The Sabbath is one of the topics in this week’s parsha. “Six days work should be done, and on the seventh day it is a Sabbath of Sabbaths. It is a special holiday to G-d, and you should not do any work. Wherever you live it is a Sabbath to G-d” (Leviticus 23:3).
The modern concept of work is very different from what the Torah means when it stresses “do not do any work.” The word for work is “melacha”. The definition of this word is derived from its usage elsewhere in the Torah. In the places discussing the building of the Tabernacle the word “melacha” is used. There it is used to mean any of 39 activities enumerated in the Talmud which were done in the building of the Tabernacle. The Torah doesn’t only mean to say that one should not go to work. In fact, some people are actually allowed to do jobs which don’t involve transgressing any of the 39 activities. The Talmud discusses people who guard orchards as a permitted activity.
The topic of the Sabbath is explained by Rabbi Samson Raphael Hirsch (19 cent. Frankfurt). “Behold! G-d crowned his work with the seventh day of creation…and bestowed on it a constantly recurring sanctity and a blessing. A sanctity, that through it man should be continually reminded of his appointment by G-d in G-d’s world to be G-d’s servant. A blessing, that on the seventh day spirit and mind should always gain renewed strength for the worthy fulfilment of his duty…But how can the Sabbath become such a symbol, education, and sanctification for this task?…How above all, does man show his dominion over the earth? In that he can fashion all things in his environment to his own purpose…He is allowed to rule over the world for six days with G-d’s will. On the seventh day, however, he is forbidden by Divine behest to fashion anything for his own purpose. In this way he acknowledges that he has no rights of ownership or authority over the world…On each Sabbath day, the world, so to speak, is restored to G-d, and thus man proclaims, both to himself and his surroundings, that he enjoys only a borrowed authority.”
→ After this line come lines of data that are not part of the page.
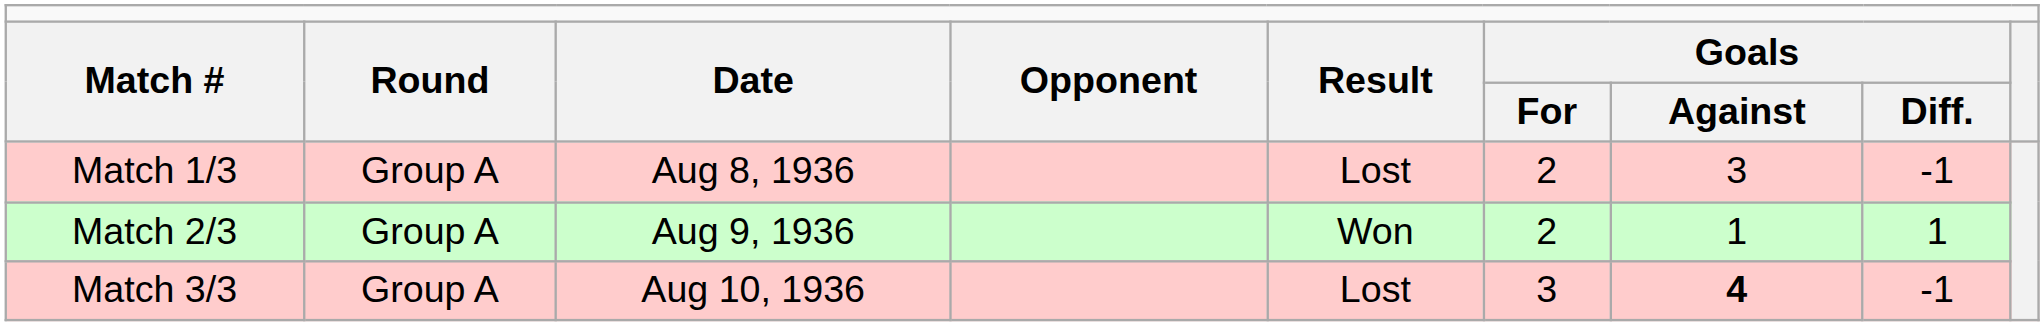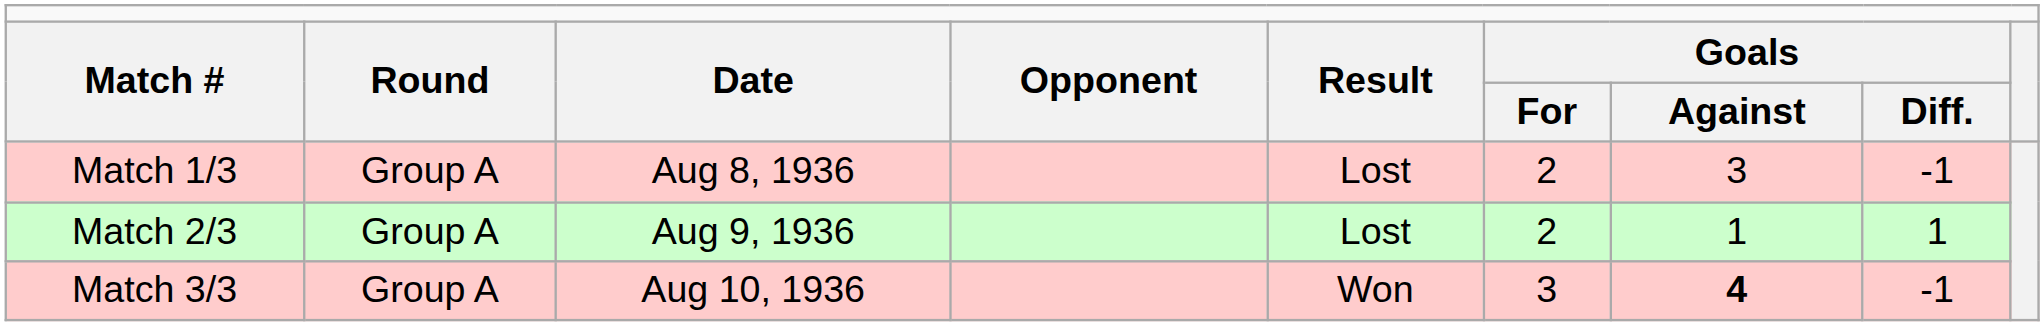Match 2/3 | column 5: Won -> Lost
Match 3/3 | column 5: Lost -> Won
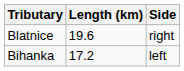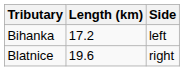rows swapped: Blatnice <-> Bihanka
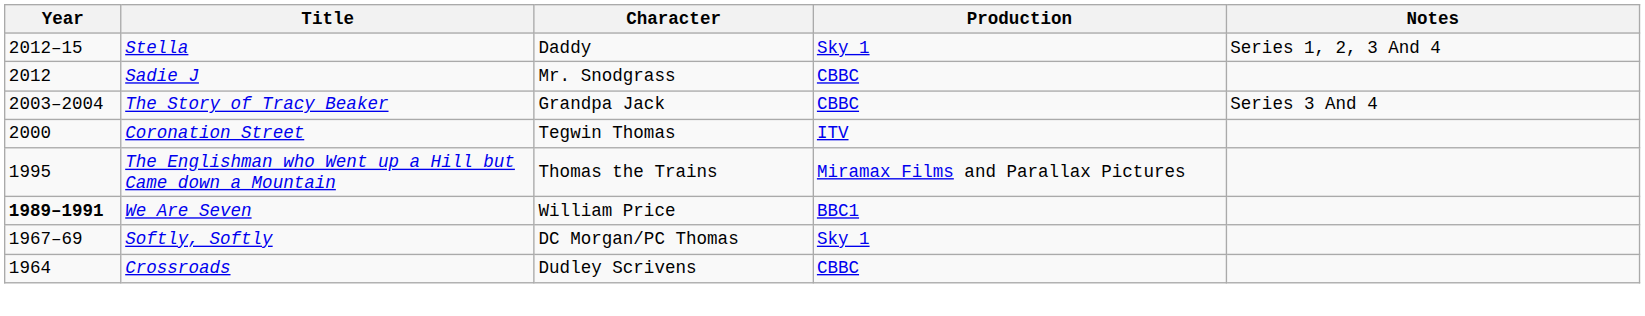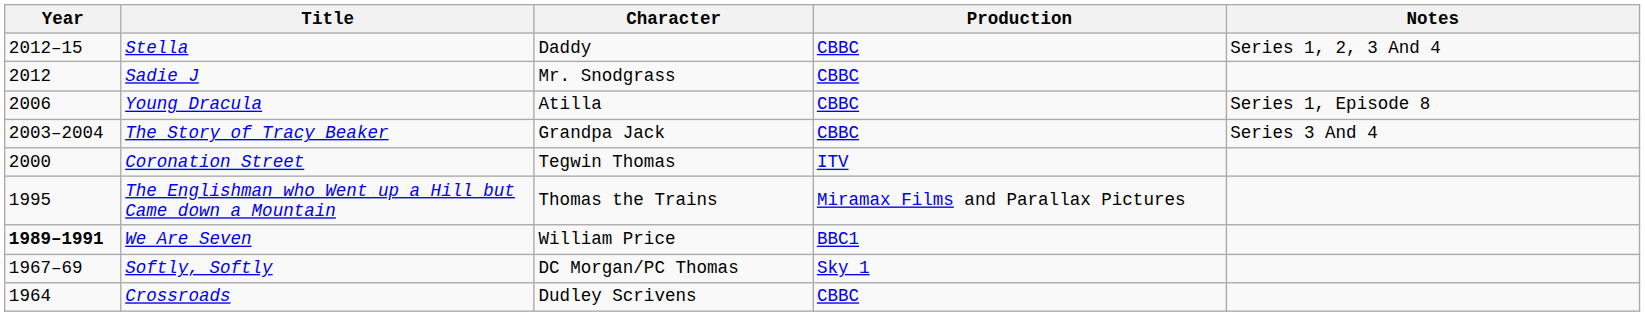Stella | Production: Sky 1 -> CBBC
+ row: 2006 | Young Dracula | Atilla | CBBC | Series 1, Episode 8
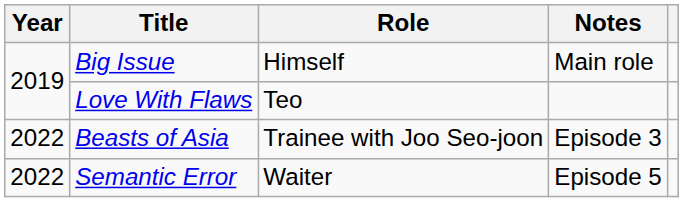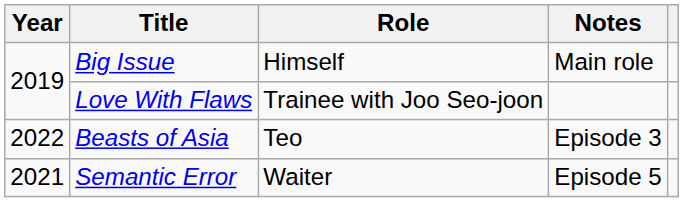Love With Flaws | Role: Teo -> Trainee with Joo Seo-joon
Beasts of Asia | Role: Trainee with Joo Seo-joon -> Teo
Semantic Error | Year: 2022 -> 2021
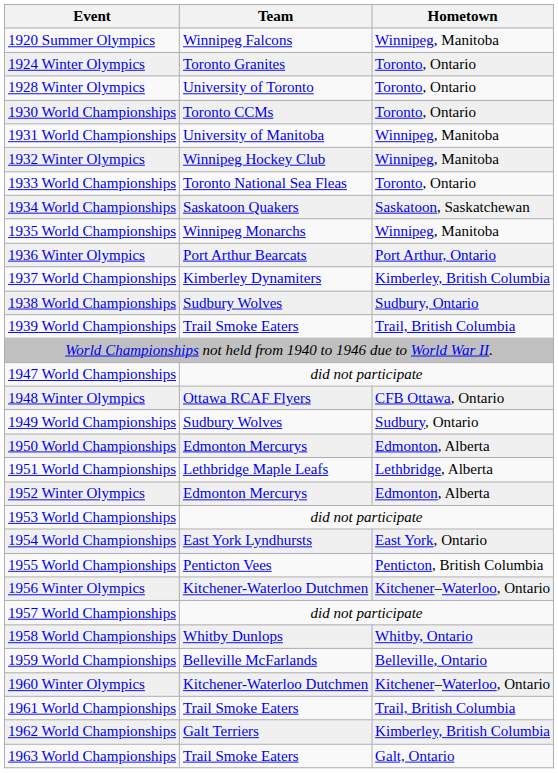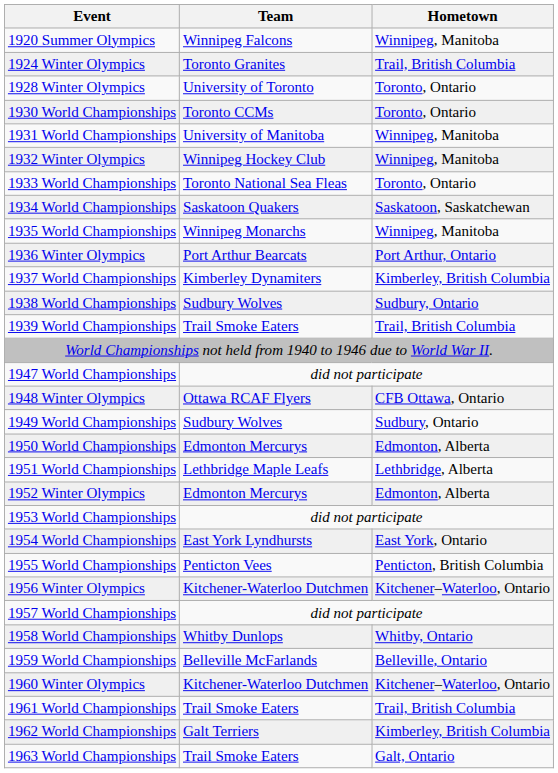1924 Winter Olympics | Hometown: Toronto, Ontario -> Trail, British Columbia
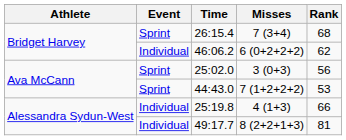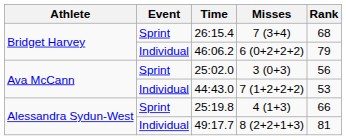46:06.2 | Rank: 62 -> 79
44:43.0 | Event: Sprint -> Individual
25:19.8 | Event: Individual -> Sprint
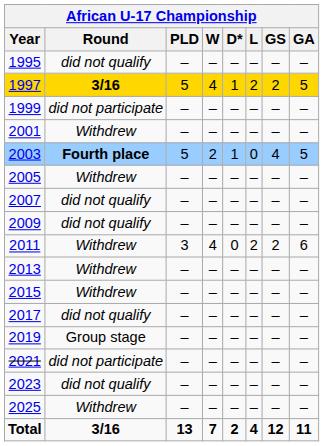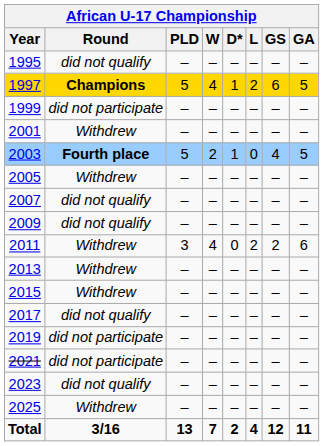1997 | Round: 3/16 -> Champions
1997 | GS: 2 -> 6
2019 | Round: Group stage -> did not participate
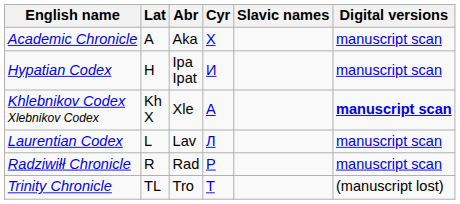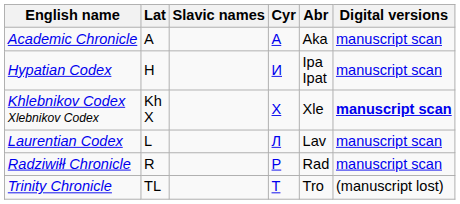columns swapped: Abr <-> Slavic names
Academic Chronicle | Cyr: Х -> А
Khlebnikov Codex Xlebnikov Codex | Cyr: А -> Х
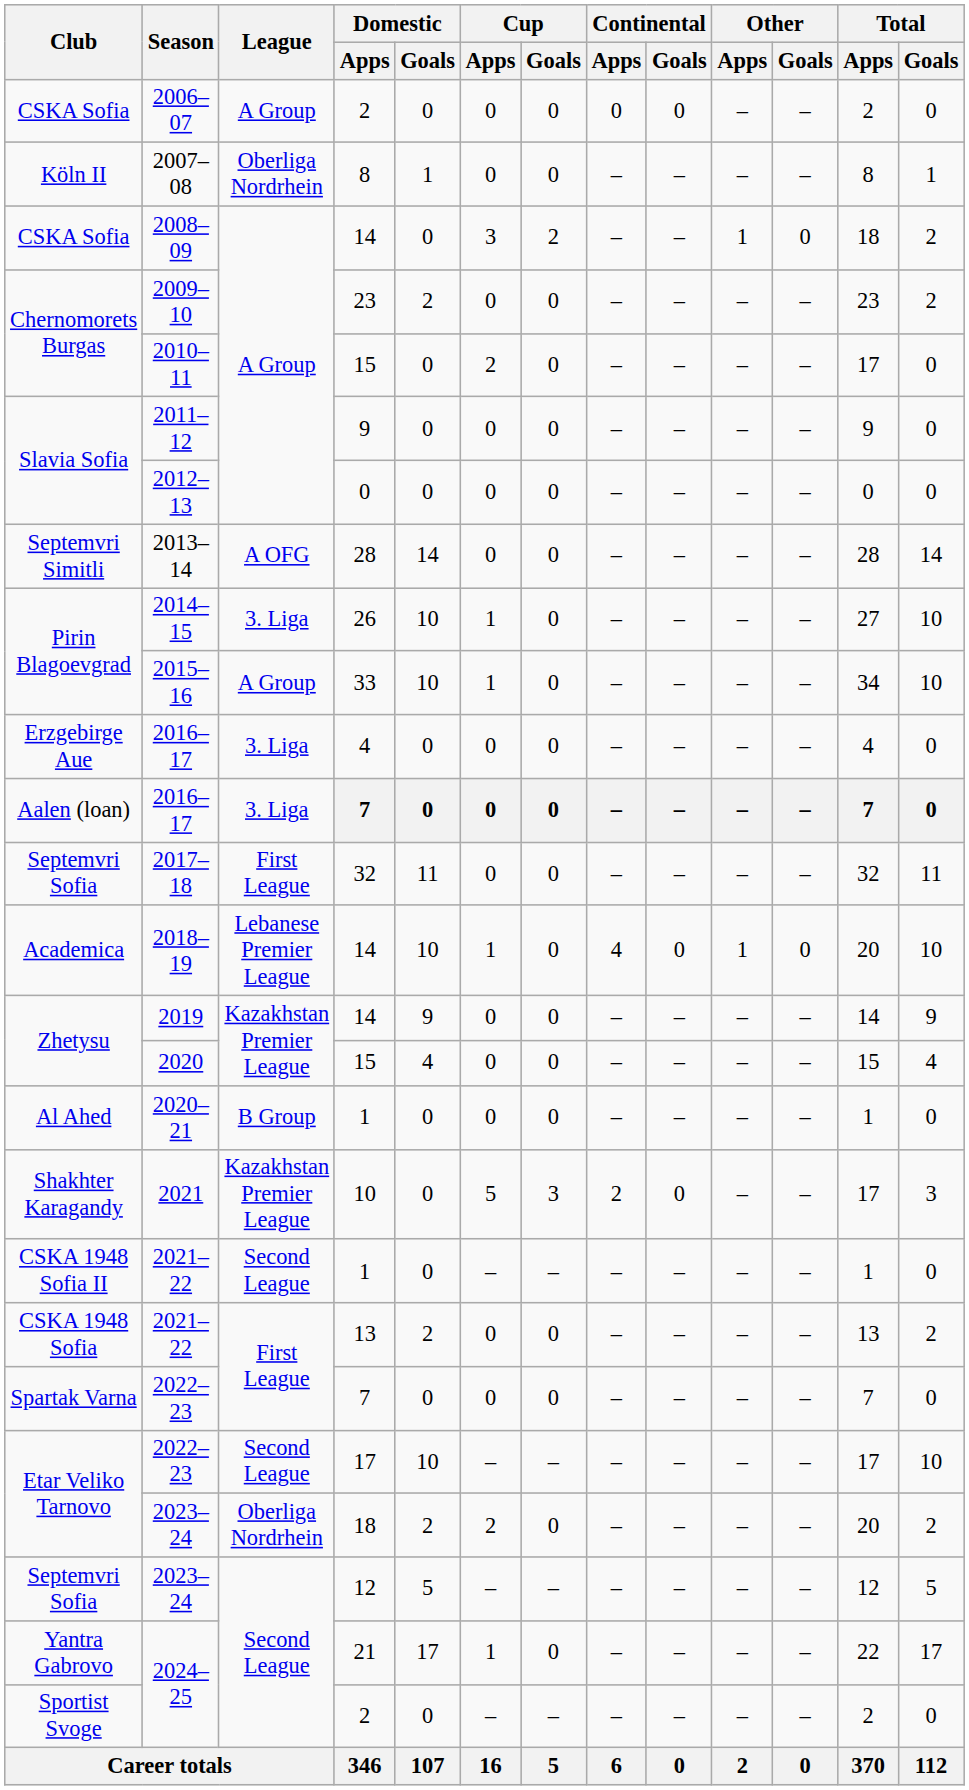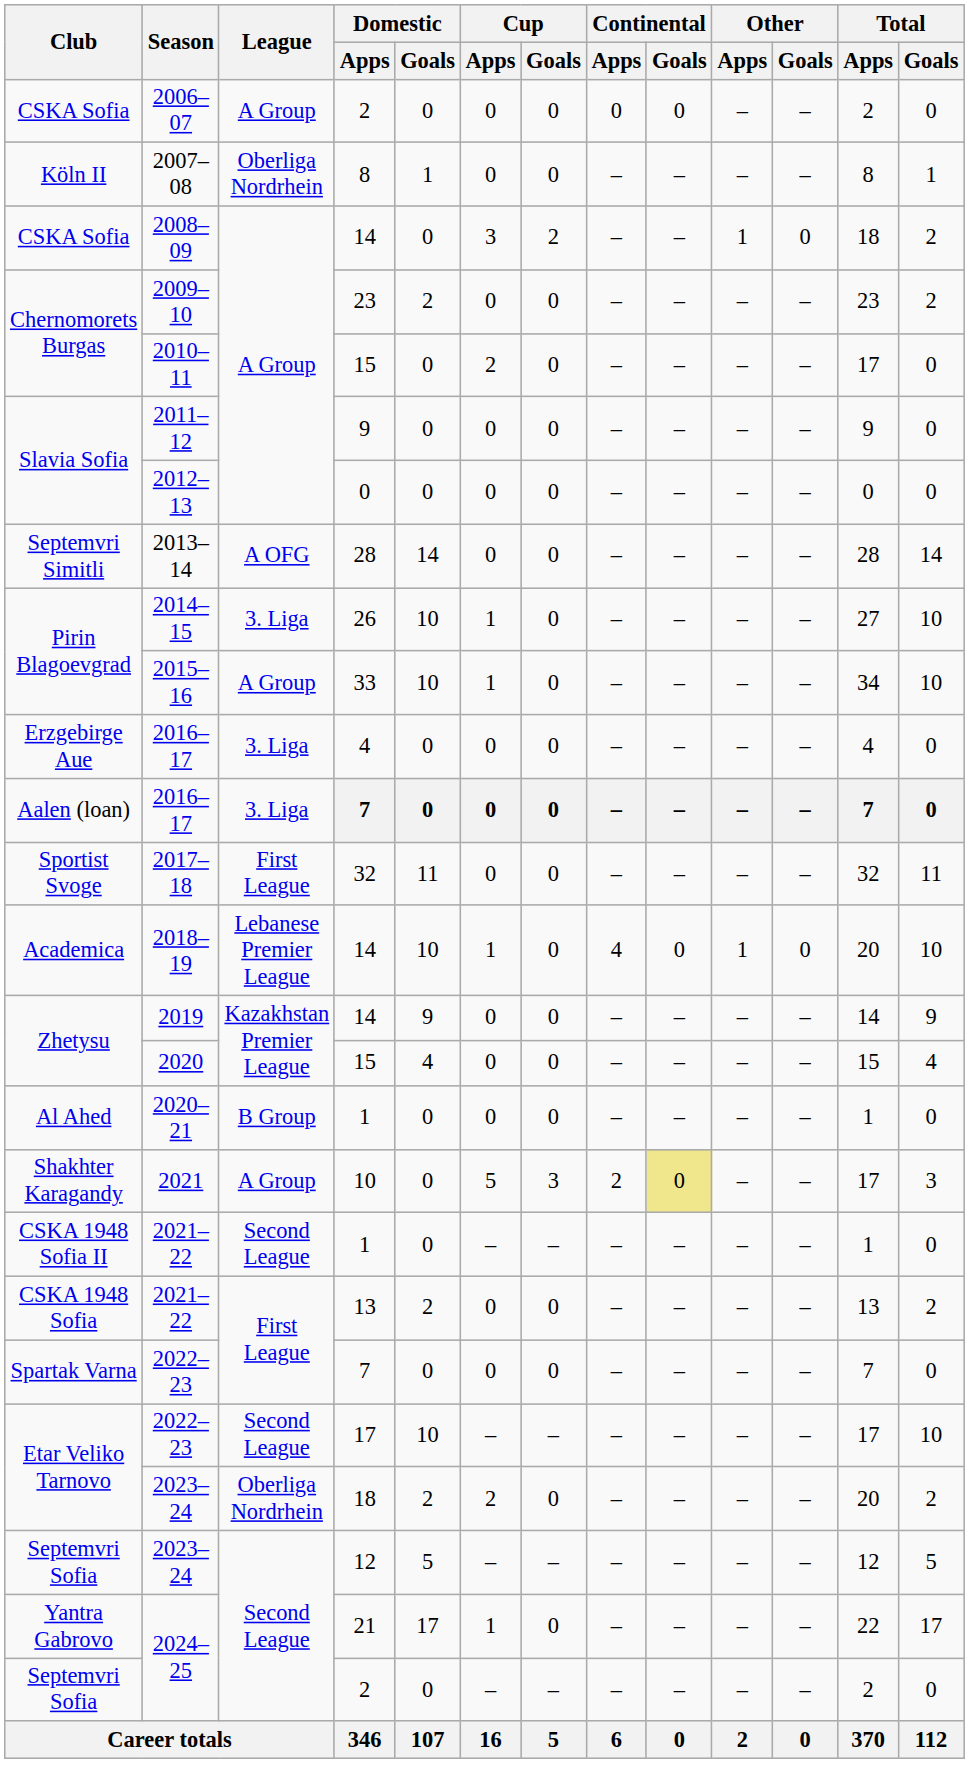2017–18 | Club: Septemvri Sofia -> Sportist Svoge
2021 | League: Kazakhstan Premier League -> A Group
2021 | Continental / Goals: no background -> khaki background
2024–25 / 2 | Club: Sportist Svoge -> Septemvri Sofia
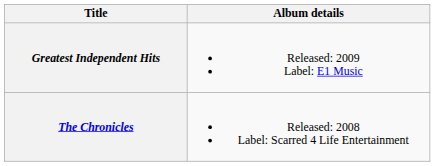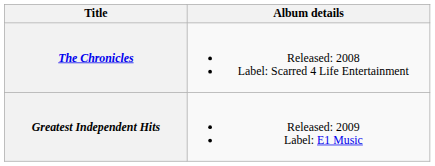rows swapped: The Chronicles <-> Greatest Independent Hits
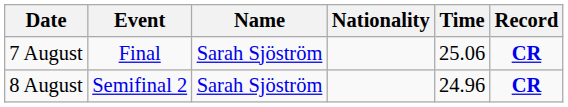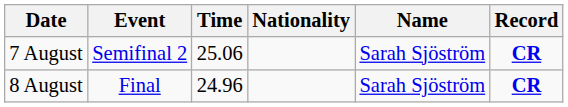columns swapped: Name <-> Time
7 August | Event: Final -> Semifinal 2
8 August | Event: Semifinal 2 -> Final
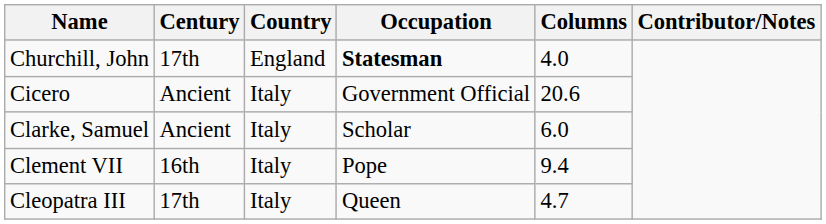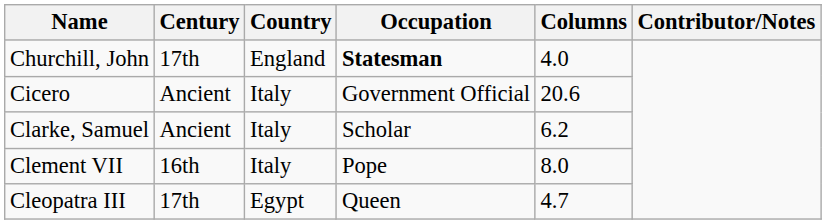Clarke, Samuel | Columns: 6.0 -> 6.2
Clement VII | Columns: 9.4 -> 8.0
Cleopatra III | Country: Italy -> Egypt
Shabbos is a time to emphasize our spirituality and our relationship with G-d. Shabbos is to those who love it, a time to change gears. One who partakes of the Shabbos spirit doesn’t view the retrictions as limiting. He views them as liberating. Shabbos is the time when we can concentrate fully on our purpose in this world and recharge our batteries so we can begin the week anew with those goals. Shabbos is a day to spend time with family, and share our lives together.
Shabbos has been the dear friend and trusted companion of the Jewish Nation for 33 centuries. Become aware of Shabbos. Contemplate its message. Live with Shabbos.